If everything is bug free in Development, Testing, User Acceptance Testing (UAT) how can it possibly go wrong in Production? The following post looks at how that can occur… Intermittently.
Ensure that the Server Names & SQL Instance names of your Test servers have the same or more characters than your Production Servers.
Recently I found an interesting bug. An EXECUTE @sql statement died with an error when the length of the TSQL commands in @SQL string was longer than ~500 chars.
The SQL code being executed included the Server Name as well as a variety of table names. The length of the name of the Production server SQL instance was 4 characters longer than any of the testing servers. As luck would have it, on the test servers, all the SQL Statements generated worked fine. But on the Production Server those extra 4 bytes when combined with the longest table name caused the statement to die with an error. The updates to the longest tables never happened, all the other tables were changed ok, so it was weeks before anyone noticed this “partial failure”.
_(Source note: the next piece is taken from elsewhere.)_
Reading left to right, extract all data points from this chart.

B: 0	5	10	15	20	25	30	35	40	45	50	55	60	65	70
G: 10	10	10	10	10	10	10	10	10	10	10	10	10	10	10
I learnt 2 things from this:-
- Always put brackets around @sql when using EXECUTE statement, it is just more robust.
- Often in code you have a buffer of a finite size. Even if the Production server name is 1 byte longer than your Test server that might be enough to cause your command to lose the last character in the command & cause an error you failed to discover in UAT / Testing. Interesting huh?
In case you wondering if in this robust code, this error was detected & the batch immediately aborted, rolling back the batch & rising an alert. Nope. That small part of the batch failed but the rest pushed on without those rows. I can’t help wonder how many people are out there arguing with some customer service agent & are hearing “Well, thousands of our other customers got XYZ, it is unlikely that our computer just missed out on you”. 😉
I’m sure this bite you in all sorts of ways not just TSQL Dynamic Scripts.